Harold Pinter is one of Britain’s most accomplished dramatists. In addition to his twenty-nine plays, he has written many successful screenplays, essays and poems. In 2005, he won the Nobel Prize for Literature.
This amusing and intriguing piece appeared in Granta magazine.
I read this short story in a magazine where a girl student goes into her professor’s office and sits at his desk and passes him a note which he opens and which reads: ‘Girls like to be spanked.’ But I’ve lost it. I’ve lost the magazine. I can’t find it. And I can’t remember what happened next. I don’t even know whether the story was fiction or fact. It may have been an autobiographical fragment. But from whose point of view was the story told? The professor’s or the girl’s? I don’t know. I can’t remember.
The blinding ignorance I am now experiencing is the clearest and cleanest road to madness. What I want to know is quite simple. Was she spanked? If, that is, she was including herself in her all-embracing proposition. If she was including herself in her all-embracing proposition, did she, personally, benefit from it? Was she, not to put too fine a point on it, one of those girls? Was she, or is she, one of those girls who, according to her account, like to be spanked? If that was the case, did it happen? Did it happen in the professor’s office, on the professor’s desk? Or not? And what about the professor? What did he make of it all?

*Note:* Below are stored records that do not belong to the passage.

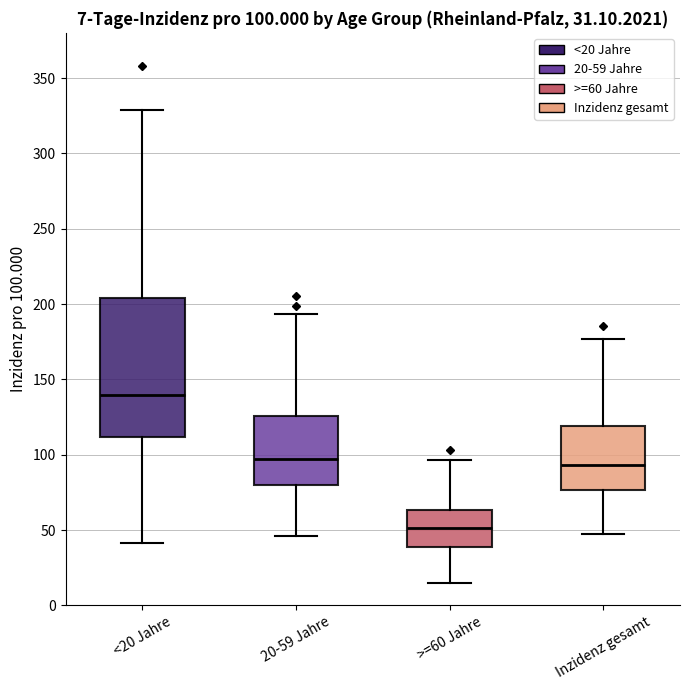

Which box has the lowest median line?

>=60 Jahre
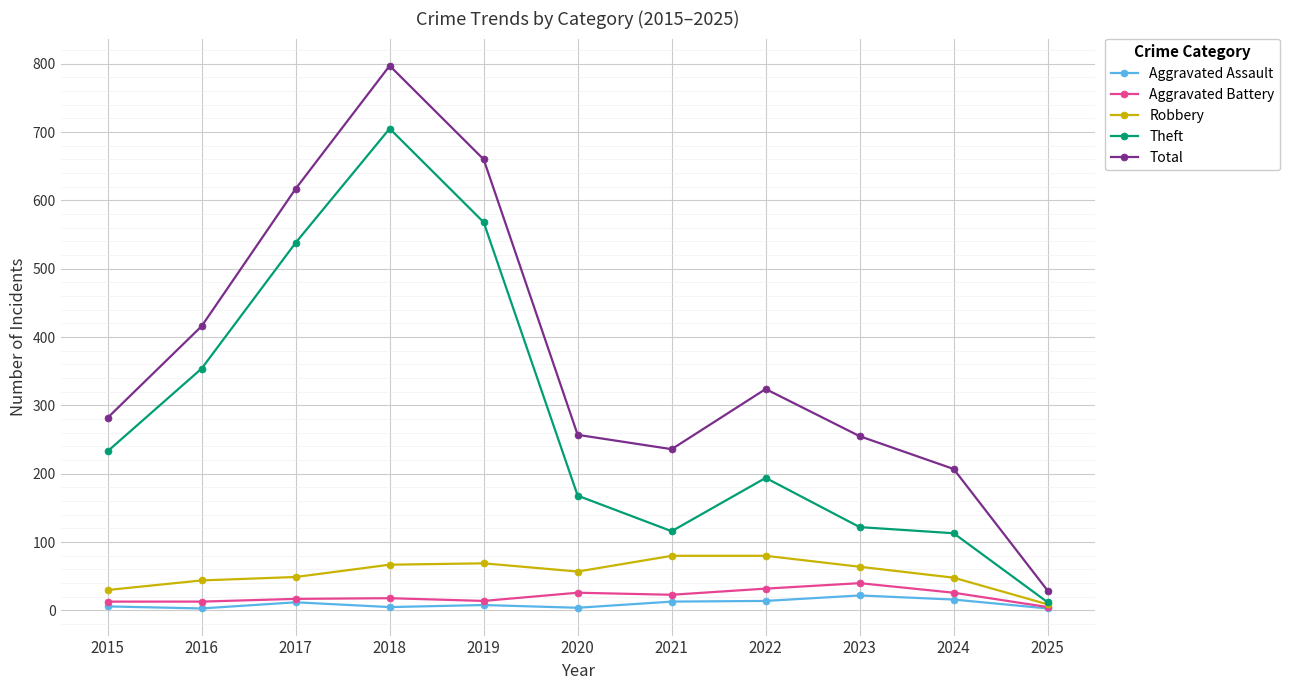

Read the Aggravated Battery value at 2015.

13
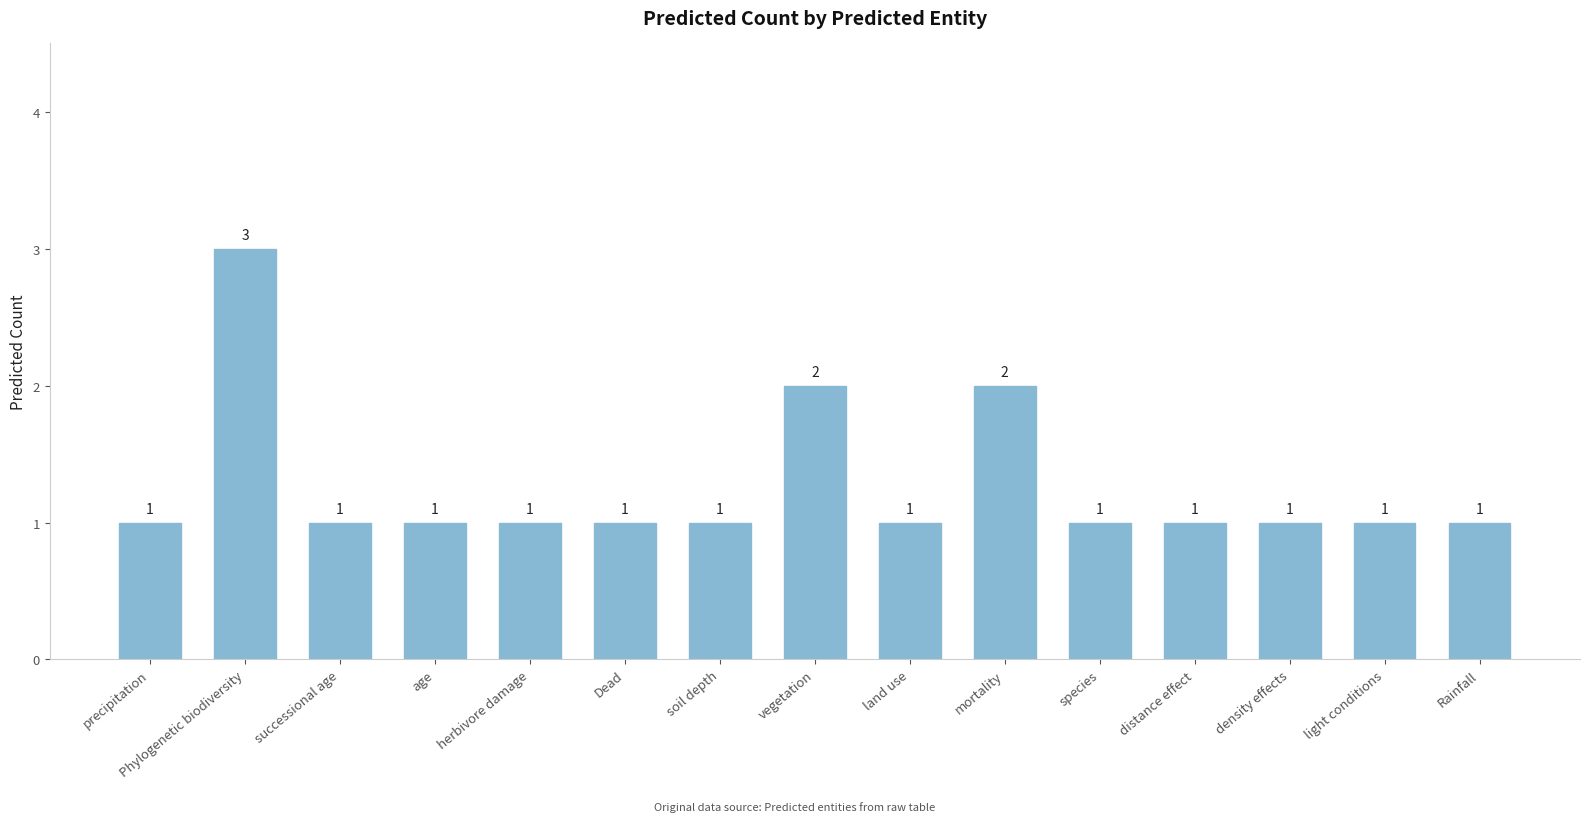

Which label corresponds to the largest value in the chart?

Phylogenetic biodiversity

What kind of professor was he, anyway? What was his discipline? Did he subject the assertion (girls like to be spanked) to serious critical scrutiny? Did he find it a dubious generalization or, at any rate, did he set out to verify it? Did he, in other words, put it to the test? Did he, for example, in other words, say: ‘OK. Lie on my desk, bottom up, face averted, and let us both determine whether there is substance to this assertion or not’? Or did he simply warn the student, in the interests of science, to tread warily for evermore, in the perilous field of assertion?
The trouble is, I can’t find the magazine. I’ve lost it. And I’ve no idea how the story—or the autobiographical fragment—developed. Did they fall in love? Did they marry? Did they give birth to lots of little animals?
A man or woman or both must have written this piece about a girl who walks into her professor’s office and sits at his desk and passes him a note which he opens and which reads: ‘Girls like to be spanked.’ But I don’t know his or her name; I don’t know the author’s identity. And I simply don’t know whether the girl was in fact spanked, there and then, without further ado, in the professor’s office, on his desk, or at any other time, on someone else’s desk, here, there, everywhere, all the time, on the hour, religiously, tenderly, fervently, ceaselessly, forever and forever and forever. But it’s also possible that she wasn’t talking about herself. She might not necessarily have meant that she liked to be spanked. She may just have been talking about other girls, girls she didn’t even know, millions of girls she hadn’t even met, would never meet, millions of girls she hadn’t in fact ever actually heard of, millions and billions of girls on the other side of the world who, in her view, liked, simply, without beating about the bush, to be spanked. Or on the other hand she may have been talking about other girls, girls born at Cockfosters or studying American Literature at the University of East Anglia, who had actually told her personally, in breathtaking spasms of spectacular candour, that they, when all was said but nothing yet done, liked, when the chips were down, nothing better than to be spanked. In other words, her assertion (girls like to be spanked) might have been the climax of a long, deep, thoroughly researched course of study she had undertaken honourably and had honourably concluded.
I love her. I love her so much. I think she’s a wonderful woman. I saw her once. She turned and smiled. She looked at me and smiled. Then she wiggled to a cab in the cab rank. She gave instructions to the cab driver, opened the door, got in, closed the door, glanced at me for the last time through the window and the cab drove off and I never saw her again.